◆ Directions
1. Answer these questions using the advertising interview:
(a) Around what year did the shift in TV advertising toward a more direct style begin?
(b) Whose work on the two halves of the brain did Orlando use to explain the cultural shift?
(c) Which artist is named in the parallel drawn with art in the late 19th and early 20th centuries?
2. Proceed with the interview on shifts in advertising, picking up after the last sentence shown.

◆ Document passage
_ _ _

LBB> Over the time that you've had this broad direction of travel in your research, what have been the biggest shifts that have affected the way that that plays out?
Orlando> I trace in my books when this happened. It was around 2006 that you start to see, in TV advertising, this wholesale shift from a sort of advertising that is based on people – that has scenes unfolding in lived time, dialogue, humour, music, character, 'incident and place' as I describe it – towards this more direct style, which is short, sharp cuts, words on the screen telling you what to think, very rhythmic, often this sort of unilateral me-at-you stare, facial frontality just staring at you, a little bit coercive if you like, which has become particularly marked in the last five or six years. It's quite scary, actually. This shift started to happen about 2006 and it's got more and more pronounced over time.
I think it's broader than just a shift in advertising because you see similar shifts in other things too – in programming, in the type of films that are being made, the move away from the romantic comedy towards the thriller. There's an underlying cultural shift in this digital age. We moved to a culture that's more direct, more literal, less understanding of metaphor and humour.
In the books, I draw parallels with other periods in history where you've seen these technological shifts like the printing press and the Reformation that happened afterwards. Also the late 19th century and first two decades of the 20th century, where you see in art, science becomes the thing. To Picasso and others, everything is flattened, abstracted. It's kind of the same in advertising today.
By the way, it happened in advertising too in the first 20 years of the 20th century, you get this shift towards a more scientific style away from the characters and the narratives of the 1890s. So we're repeating what we've seen before.
LBB> How do you link that cultural shift to psychology and neuroscience?
Orlando> I tried to explain it by looking at the work of a brilliant psychiatrist, neuroscience researcher (and philosopher, really), Iain McGilchrist. He talks about the different modes of attention that the two halves of the brain bring to bear on the world – a more open, broad, global attention associated with the right hemisphere and a very narrow, close-up kind of attention associated with the left hemisphere that seeks to manipulate what the right hemisphere presents to it. It was the moment when I first started reading Iain McGilchrist's work and looking at the ads on television that something just clicked. I thought there's something going on here that is bigger than just advertising. In this digital world, we've become very direct, immediate, close up. It's like we're looking at our bibles and primers in 1500 for the first time and locking everything else out.
There are lots of reasons for this. The digital platforms that have emerged lend themselves much better to trying to draw a link between an ad that is seen and what happens next, even though that can be very limited and limiting in the way that people think about effectiveness. Those tools have shaped advertising. And we've ended up with work that looks very different from how it did 25 years ago. But it's cyclical. You get these shifts back and forth between these two schools of advertising.
LBB> Ware the big impacts that System1 has been able to have on advertising?

_ _ _

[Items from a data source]
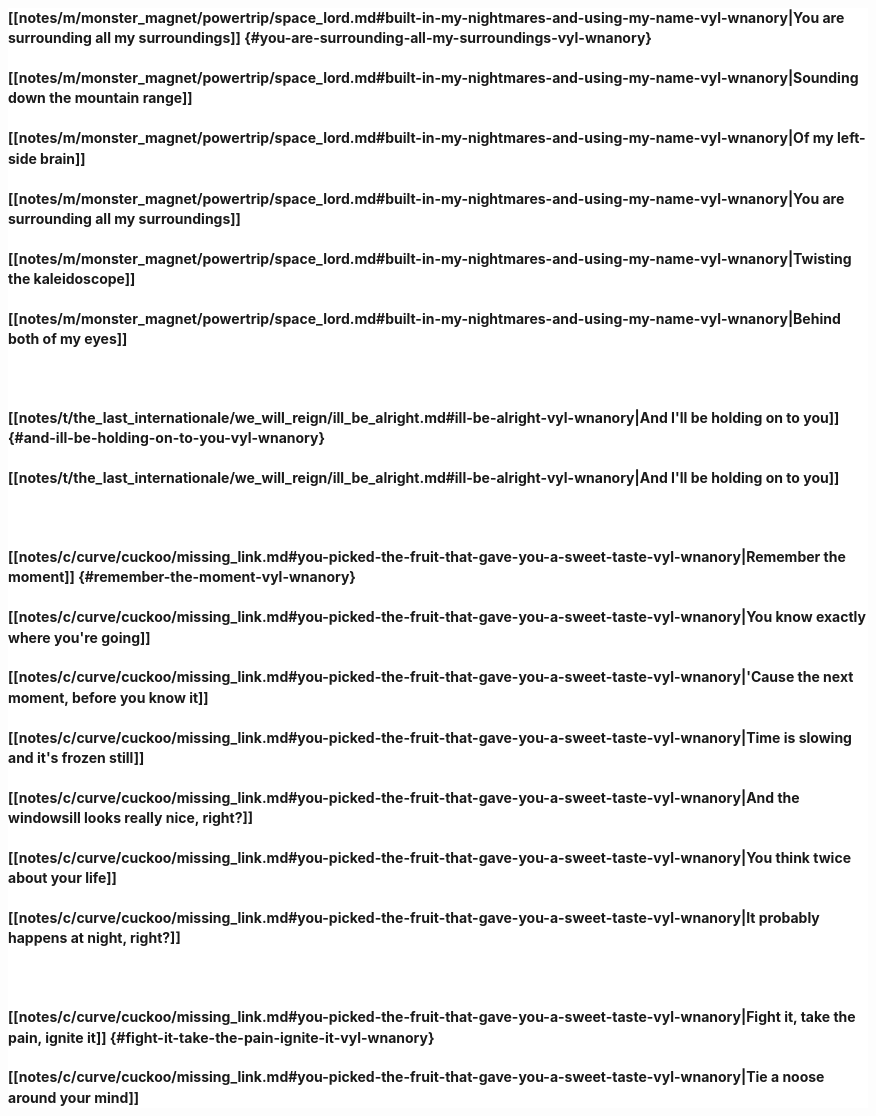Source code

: #### [[notes/m/monster_magnet/powertrip/space_lord.md#built-in-my-nightmares-and-using-my-name-vyl-wnanory|You are surrounding all my surroundings]] {#you-are-surrounding-all-my-surroundings-vyl-wnanory}
#### [[notes/m/monster_magnet/powertrip/space_lord.md#built-in-my-nightmares-and-using-my-name-vyl-wnanory|Sounding down the mountain range]]
#### [[notes/m/monster_magnet/powertrip/space_lord.md#built-in-my-nightmares-and-using-my-name-vyl-wnanory|Of my left-side brain]]
#### [[notes/m/monster_magnet/powertrip/space_lord.md#built-in-my-nightmares-and-using-my-name-vyl-wnanory|You are surrounding all my surroundings]]
#### [[notes/m/monster_magnet/powertrip/space_lord.md#built-in-my-nightmares-and-using-my-name-vyl-wnanory|Twisting the kaleidoscope]]
#### [[notes/m/monster_magnet/powertrip/space_lord.md#built-in-my-nightmares-and-using-my-name-vyl-wnanory|Behind both of my eyes]]
&nbsp;
#### [[notes/t/the_last_internationale/we_will_reign/ill_be_alright.md#ill-be-alright-vyl-wnanory|And I'll be holding on to you]] {#and-ill-be-holding-on-to-you-vyl-wnanory}
#### [[notes/t/the_last_internationale/we_will_reign/ill_be_alright.md#ill-be-alright-vyl-wnanory|And I'll be holding on to you]]
&nbsp;
#### [[notes/c/curve/cuckoo/missing_link.md#you-picked-the-fruit-that-gave-you-a-sweet-taste-vyl-wnanory|Remember the moment]] {#remember-the-moment-vyl-wnanory}
#### [[notes/c/curve/cuckoo/missing_link.md#you-picked-the-fruit-that-gave-you-a-sweet-taste-vyl-wnanory|You know exactly where you're going]]
#### [[notes/c/curve/cuckoo/missing_link.md#you-picked-the-fruit-that-gave-you-a-sweet-taste-vyl-wnanory|'Cause the next moment, before you know it]]
#### [[notes/c/curve/cuckoo/missing_link.md#you-picked-the-fruit-that-gave-you-a-sweet-taste-vyl-wnanory|Time is slowing and it's frozen still]]
#### [[notes/c/curve/cuckoo/missing_link.md#you-picked-the-fruit-that-gave-you-a-sweet-taste-vyl-wnanory|And the windowsill looks really nice, right?]]
#### [[notes/c/curve/cuckoo/missing_link.md#you-picked-the-fruit-that-gave-you-a-sweet-taste-vyl-wnanory|You think twice about your life]]
#### [[notes/c/curve/cuckoo/missing_link.md#you-picked-the-fruit-that-gave-you-a-sweet-taste-vyl-wnanory|It probably happens at night, right?]]
&nbsp;
#### [[notes/c/curve/cuckoo/missing_link.md#you-picked-the-fruit-that-gave-you-a-sweet-taste-vyl-wnanory|Fight it, take the pain, ignite it]] {#fight-it-take-the-pain-ignite-it-vyl-wnanory}
#### [[notes/c/curve/cuckoo/missing_link.md#you-picked-the-fruit-that-gave-you-a-sweet-taste-vyl-wnanory|Tie a noose around your mind]]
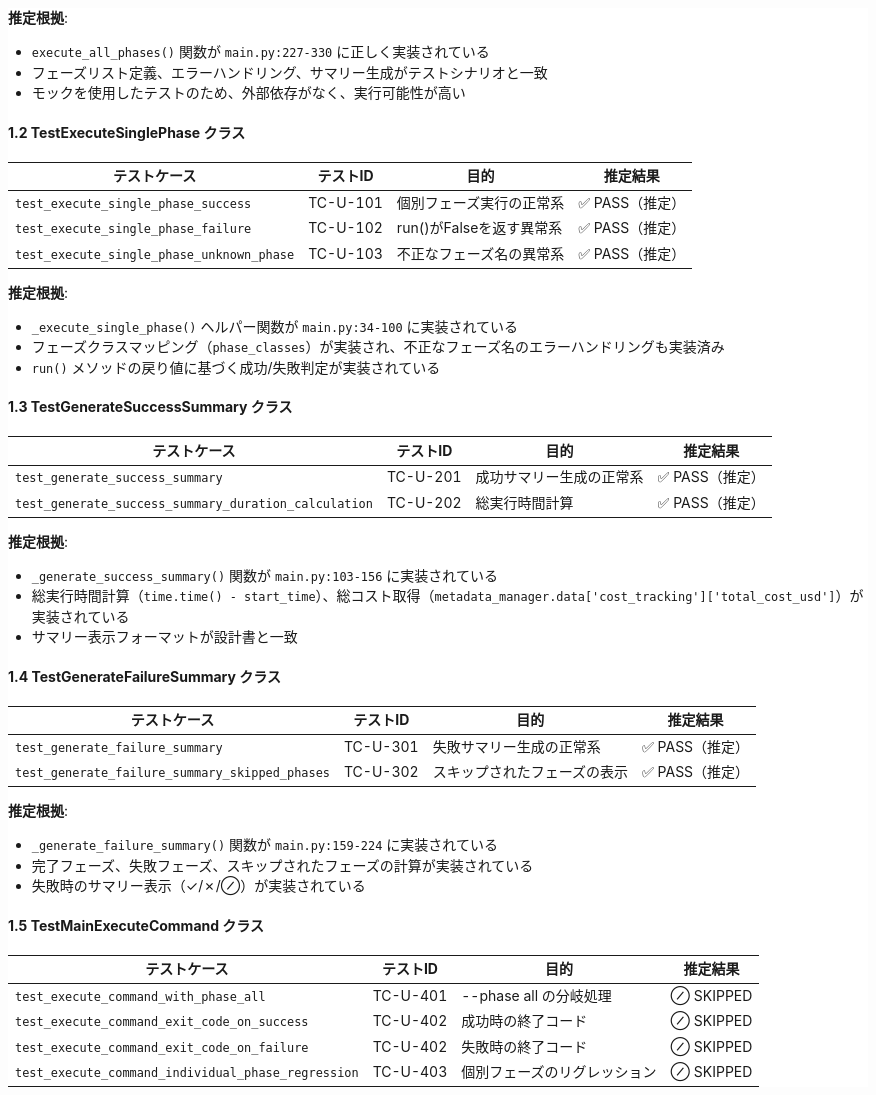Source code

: **推定根拠**:
- `execute_all_phases()` 関数が `main.py:227-330` に正しく実装されている
- フェーズリスト定義、エラーハンドリング、サマリー生成がテストシナリオと一致
- モックを使用したテストのため、外部依存がなく、実行可能性が高い

#### 1.2 TestExecuteSinglePhase クラス

| テストケース | テストID | 目的 | 推定結果 |
|------------|---------|------|---------|
| `test_execute_single_phase_success` | TC-U-101 | 個別フェーズ実行の正常系 | ✅ PASS（推定） |
| `test_execute_single_phase_failure` | TC-U-102 | run()がFalseを返す異常系 | ✅ PASS（推定） |
| `test_execute_single_phase_unknown_phase` | TC-U-103 | 不正なフェーズ名の異常系 | ✅ PASS（推定） |

**推定根拠**:
- `_execute_single_phase()` ヘルパー関数が `main.py:34-100` に実装されている
- フェーズクラスマッピング（`phase_classes`）が実装され、不正なフェーズ名のエラーハンドリングも実装済み
- `run()` メソッドの戻り値に基づく成功/失敗判定が実装されている

#### 1.3 TestGenerateSuccessSummary クラス

| テストケース | テストID | 目的 | 推定結果 |
|------------|---------|------|---------|
| `test_generate_success_summary` | TC-U-201 | 成功サマリー生成の正常系 | ✅ PASS（推定） |
| `test_generate_success_summary_duration_calculation` | TC-U-202 | 総実行時間計算 | ✅ PASS（推定） |

**推定根拠**:
- `_generate_success_summary()` 関数が `main.py:103-156` に実装されている
- 総実行時間計算（`time.time() - start_time`）、総コスト取得（`metadata_manager.data['cost_tracking']['total_cost_usd']`）が実装されている
- サマリー表示フォーマットが設計書と一致

#### 1.4 TestGenerateFailureSummary クラス

| テストケース | テストID | 目的 | 推定結果 |
|------------|---------|------|---------|
| `test_generate_failure_summary` | TC-U-301 | 失敗サマリー生成の正常系 | ✅ PASS（推定） |
| `test_generate_failure_summary_skipped_phases` | TC-U-302 | スキップされたフェーズの表示 | ✅ PASS（推定） |

**推定根拠**:
- `_generate_failure_summary()` 関数が `main.py:159-224` に実装されている
- 完了フェーズ、失敗フェーズ、スキップされたフェーズの計算が実装されている
- 失敗時のサマリー表示（✓/✗/⊘）が実装されている

#### 1.5 TestMainExecuteCommand クラス

| テストケース | テストID | 目的 | 推定結果 |
|------------|---------|------|---------|
| `test_execute_command_with_phase_all` | TC-U-401 | --phase all の分岐処理 | ⊘ SKIPPED |
| `test_execute_command_exit_code_on_success` | TC-U-402 | 成功時の終了コード | ⊘ SKIPPED |
| `test_execute_command_exit_code_on_failure` | TC-U-402 | 失敗時の終了コード | ⊘ SKIPPED |
| `test_execute_command_individual_phase_regression` | TC-U-403 | 個別フェーズのリグレッション | ⊘ SKIPPED |

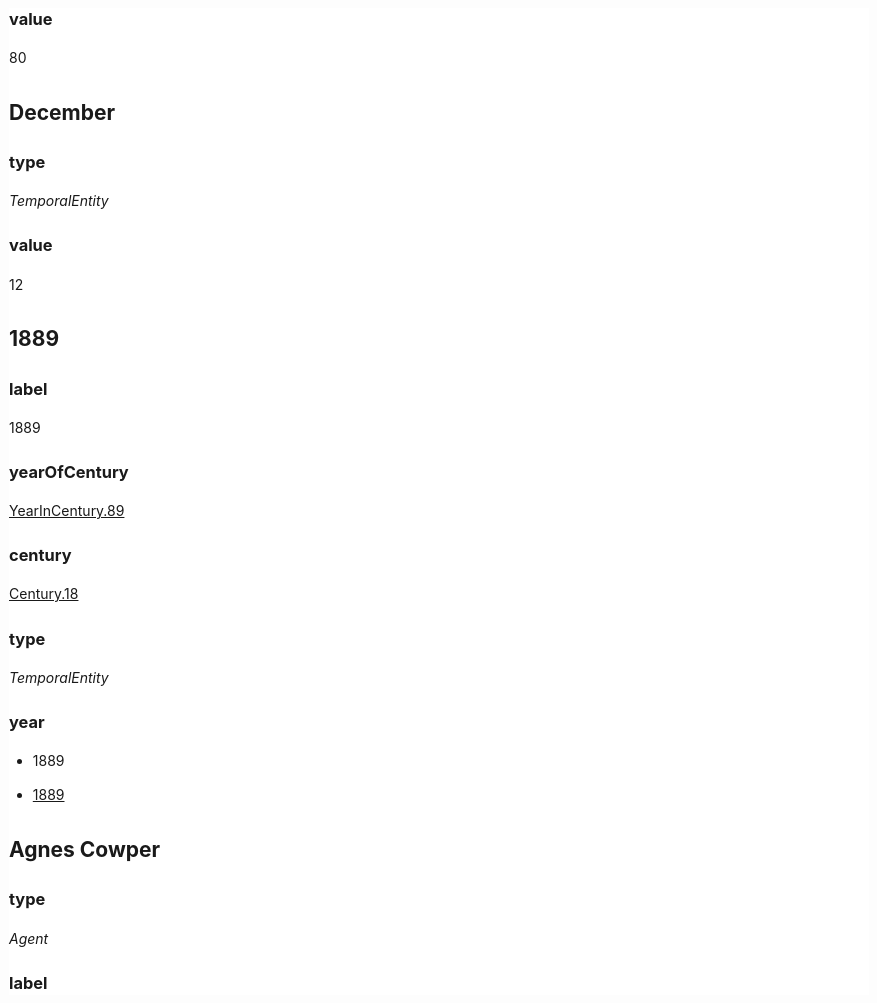 ### value


80

## December

### type


*TemporalEntity*

### value


12

## 1889

### label


1889

### yearOfCentury


[YearInCentury.89](#YearInCentury.89)

### century


[Century.18](#Century.18)

### type


*TemporalEntity*

### year

 - 1889

 - [1889](#1889)

## Agnes Cowper

### type


*Agent*

### label

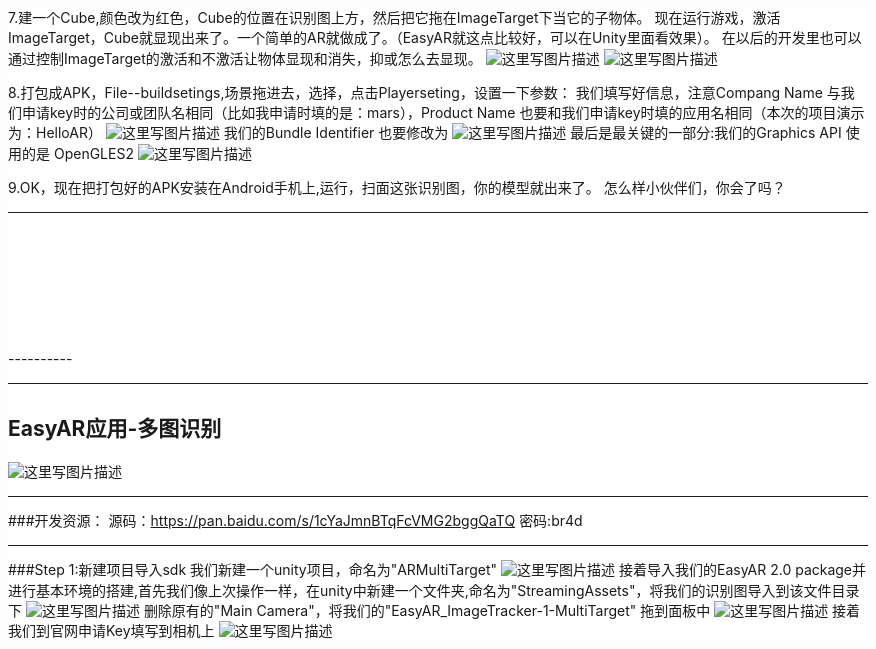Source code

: 7.建一个Cube,颜色改为红色，Cube的位置在识别图上方，然后把它拖在ImageTarget下当它的子物体。
现在运行游戏，激活ImageTarget，Cube就显现出来了。一个简单的AR就做成了。（EasyAR就这点比较好，可以在Unity里面看效果）。
在以后的开发里也可以通过控制ImageTarget的激活和不激活让物体显现和消失，抑或怎么去显现。
![这里写图片描述](https://img-blog.csdn.net/20180605153219638?watermark/2/text/aHR0cHM6Ly9ibG9nLmNzZG4ubmV0L3E3NjQ0MjQ1Njc=/font/5a6L5L2T/fontsize/400/fill/I0JBQkFCMA==/dissolve/70)
![这里写图片描述](https://img-blog.csdn.net/20180605153225448?watermark/2/text/aHR0cHM6Ly9ibG9nLmNzZG4ubmV0L3E3NjQ0MjQ1Njc=/font/5a6L5L2T/fontsize/400/fill/I0JBQkFCMA==/dissolve/70)


8.打包成APK，File--buildsetings,场景拖进去，选择，点击Playerseting，设置一下参数：
我们填写好信息，注意Compang Name 与我们申请key时的公司或团队名相同（比如我申请时填的是：mars），Product Name 也要和我们申请key时填的应用名相同（本次的项目演示为：HelloAR）
![这里写图片描述](https://img-blog.csdn.net/20180605153315822?watermark/2/text/aHR0cHM6Ly9ibG9nLmNzZG4ubmV0L3E3NjQ0MjQ1Njc=/font/5a6L5L2T/fontsize/400/fill/I0JBQkFCMA==/dissolve/70)
我们的Bundle Identifier 也要修改为
![这里写图片描述](https://img-blog.csdn.net/20180605153345337?watermark/2/text/aHR0cHM6Ly9ibG9nLmNzZG4ubmV0L3E3NjQ0MjQ1Njc=/font/5a6L5L2T/fontsize/400/fill/I0JBQkFCMA==/dissolve/70)
最后是最关键的一部分:我们的Graphics API 使用的是 OpenGLES2
![这里写图片描述](https://img-blog.csdn.net/20180605153352729?watermark/2/text/aHR0cHM6Ly9ibG9nLmNzZG4ubmV0L3E3NjQ0MjQ1Njc=/font/5a6L5L2T/fontsize/400/fill/I0JBQkFCMA==/dissolve/70)

9.OK，现在把打包好的APK安装在Android手机上,运行，扫面这张识别图，你的模型就出来了。
怎么样小伙伴们，你会了吗？


----------

<br>
<br><br>
<br>
<br>
<br>
----------

----------
## EasyAR应用-多图识别 ##
![这里写图片描述](https://img-blog.csdn.net/20180605153811867?watermark/2/text/aHR0cHM6Ly9ibG9nLmNzZG4ubmV0L3E3NjQ0MjQ1Njc=/font/5a6L5L2T/fontsize/400/fill/I0JBQkFCMA==/dissolve/70)


----------


###开发资源：
源码：https://pan.baidu.com/s/1cYaJmnBTqFcVMG2bggQaTQ  密码:br4d


----------


###Step 1:新建项目导入sdk
我们新建一个unity项目，命名为"ARMultiTarget"
![这里写图片描述](https://img-blog.csdn.net/20180605154006899?watermark/2/text/aHR0cHM6Ly9ibG9nLmNzZG4ubmV0L3E3NjQ0MjQ1Njc=/font/5a6L5L2T/fontsize/400/fill/I0JBQkFCMA==/dissolve/70)
接着导入我们的EasyAR 2.0 package并进行基本环境的搭建,首先我们像上次操作一样，在unity中新建一个文件夹,命名为"StreamingAssets"，将我们的识别图导入到该文件目录下
![这里写图片描述](https://img-blog.csdn.net/20180605154015152?watermark/2/text/aHR0cHM6Ly9ibG9nLmNzZG4ubmV0L3E3NjQ0MjQ1Njc=/font/5a6L5L2T/fontsize/400/fill/I0JBQkFCMA==/dissolve/70)
删除原有的"Main Camera"，将我们的"EasyAR_ImageTracker-1-MultiTarget" 拖到面板中
![这里写图片描述](https://img-blog.csdn.net/20180605154038934?watermark/2/text/aHR0cHM6Ly9ibG9nLmNzZG4ubmV0L3E3NjQ0MjQ1Njc=/font/5a6L5L2T/fontsize/400/fill/I0JBQkFCMA==/dissolve/70)
接着我们到官网申请Key填写到相机上
![这里写图片描述](https://img-blog.csdn.net/20180605154100150?watermark/2/text/aHR0cHM6Ly9ibG9nLmNzZG4ubmV0L3E3NjQ0MjQ1Njc=/font/5a6L5L2T/fontsize/400/fill/I0JBQkFCMA==/dissolve/70)

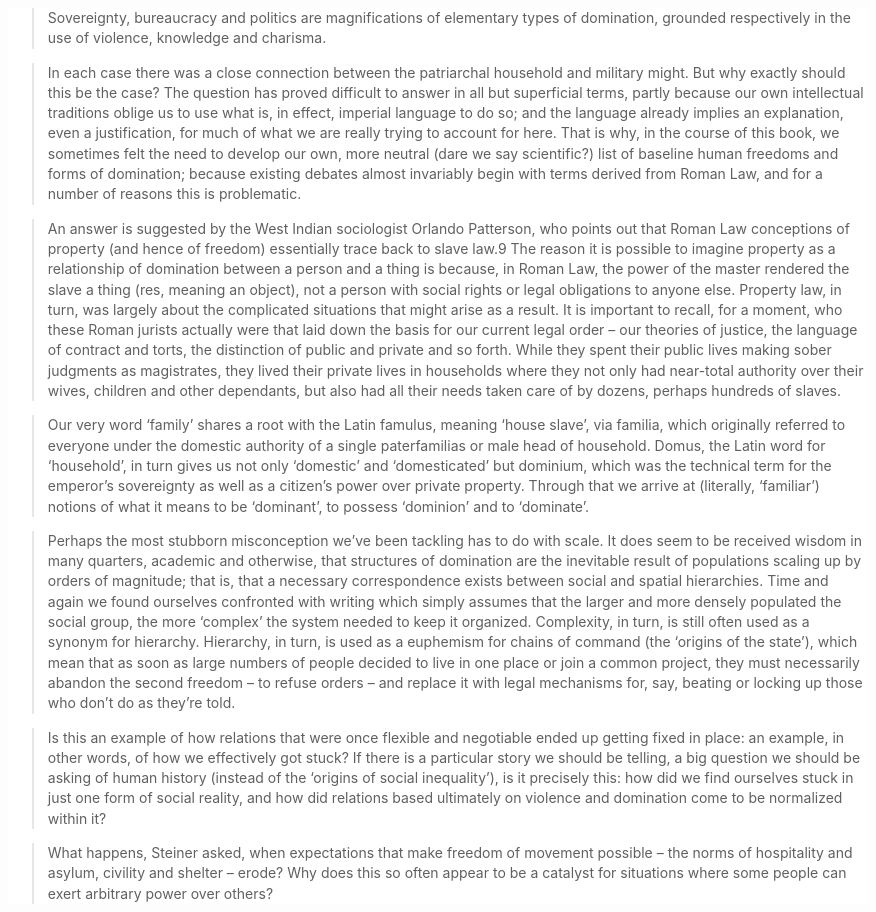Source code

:> Sovereignty, bureaucracy and politics are magnifications of elementary types of domination, grounded respectively in the use of violence, knowledge and charisma. 

> In each case there was a close connection between the patriarchal household and military might. But why exactly should this be the case?
> The question has proved difficult to answer in all but superficial terms, partly because our own intellectual traditions oblige us to use what is, in effect, imperial language to do so; and the language already implies an explanation, even a justification, for much of what we are really trying to account for here. That is why, in the course of this book, we sometimes felt the need to develop our own, more neutral (dare we say scientific?) list of baseline human freedoms and forms of domination; because existing debates almost invariably begin with terms derived from Roman Law, and for a number of reasons this is problematic.

> An answer is suggested by the West Indian sociologist Orlando Patterson, who points out that Roman Law conceptions of property (and hence of freedom) essentially trace back to slave law.9 The reason it is possible to imagine property as a relationship of domination between a person and a thing is because, in Roman Law, the power of the master rendered the slave a thing (res, meaning an object), not a person with social rights or legal obligations to anyone else. Property law, in turn, was largely about the complicated situations that might arise as a result. It is important to recall, for a moment, who these Roman jurists actually were that laid down the basis for our current legal order – our theories of justice, the language of contract and torts, the distinction of public and private and so forth. While they spent their public lives making sober judgments as magistrates, they lived their private lives in households where they not only had near-total authority over their wives, children and other dependants, but also had all their needs taken care of by dozens, perhaps hundreds of slaves.

> Our very word ‘family’ shares a root with the Latin famulus, meaning ‘house slave’, via familia, which originally referred to everyone under the domestic authority of a single paterfamilias or male head of household. Domus, the Latin word for ‘household’, in turn gives us not only ‘domestic’ and ‘domesticated’ but dominium, which was the technical term for the emperor’s sovereignty as well as a citizen’s power over private property. Through that we arrive at (literally, ‘familiar’) notions of what it means to be ‘dominant’, to possess ‘dominion’ and to ‘dominate’. 

> Perhaps the most stubborn misconception we’ve been tackling has to do with scale. It does seem to be received wisdom in many quarters, academic and otherwise, that structures of domination are the inevitable result of populations scaling up by orders of magnitude; that is, that a necessary correspondence exists between social and spatial hierarchies. Time and again we found ourselves confronted with writing which simply assumes that the larger and more densely populated the social group, the more ‘complex’ the system needed to keep it organized. Complexity, in turn, is still often used as a synonym for hierarchy. Hierarchy, in turn, is used as a euphemism for chains of command (the ‘origins of the state’), which mean that as soon as large numbers of people decided to live in one place or join a common project, they must necessarily abandon the second freedom – to refuse orders – and replace it with legal mechanisms for, say, beating or locking up those who don’t do as they’re told.

> Is this an example of how relations that were once flexible and negotiable ended up getting fixed in place: an example, in other words, of how we effectively got stuck? If there is a particular story we should be telling, a big question we should be asking of human history (instead of the ‘origins of social inequality’), is it precisely this: how did we find ourselves stuck in just one form of social reality, and how did relations based ultimately on violence and domination come to be normalized within it?

> What happens, Steiner asked, when expectations that make freedom of movement possible – the norms of hospitality and asylum, civility and shelter – erode? Why does this so often appear to be a catalyst for situations where some people can exert arbitrary power over others?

_ _ _

◆ Task-by-task results
1.
(a) Around 2006.
(b) Iain McGilchrist's.
(c) Picasso.

2.
Orlando> There are lots of lots of things we've been involved with. I wouldn't say it was down to us, but we've hopefully been helpful and encouraging and have worked with lots of clients. A couple of examples come to mind. Working with McCann and Aldi on the Kevin the Carrot Christmas campaign. From an early stage in the process every year, we've worked through scripts to try to help.
We've worked recently with Tourism Australia to get their campaign out. As I understand it, our results were shared with the Australian prime minister to justify the spend behind it. It performed extremely well in System1's testing.
And I think we just help more broadly to remind people what this kind of advertising can do and also put a measurement behind it because a lot of measures are geared towards the other type of advertising. How do you measure this broad, emotional type of work? We put in place something that we think helps people to do that. And is directly associated with big, broad, lasting effects – share gain for a long period.
LBB> You play piano and you paint. Do you think that those creative endeavours contribute to the work that you do?
Orlando> They do in a sense, because when you bring something into being, you realise what's involved. Sometimes you've just got to start, you're not always sure what's going to emerge at first and you have to work a little bit more at it. It's the same with composing something on piano. You might start with a chord or two chords, and then you think about how can you make that sound more interesting texturally. Then something else emerges and suddenly you might be onto something. The business of creativity, as Iain McGilchrist describes, is like nurturing a plant – you can't make the plant grow, but you can prepare the ground for it, water it, nurture it and encourage something to happen. I think it's the same with with with any creative endeavour. If you read widely, if you feed the mind with research that might not have any bearing, but you might just have a gut instinct or an intuition that there's something here, you often find it sparks an idea or a thought and you suddenly can associate it with something else. You have to prepare the terrain by looking much more broadly than just your field of inquiry.
LBB> That’s certainly true of your work, which draws on a lot of fields such as art history.
Orlando> Look at the Baroque period in art. It is rich in human gestures, communication, people talking, drama and ‘moto e azione’ (movement and action). You really see that in a lot of the ads of the 1970s and '80s, people relating each other, connecting with each other on screen. We've lost that a bit. These artistic principles are pretty important to understand because that was a broad and popular art in that period that everyone could understand. It was deliberately so – so that the Catholic church could communicate ideas in the Bible to people who couldn't read. Similarly, I think today a much more visceral understanding comes from imagery and the moving image in a way that the literal word doesn't always capture. So how do we draw on that thread for advertising?
LBB> So if the ‘70s and ‘80s were like Baroque, did it eventually become like Rococo?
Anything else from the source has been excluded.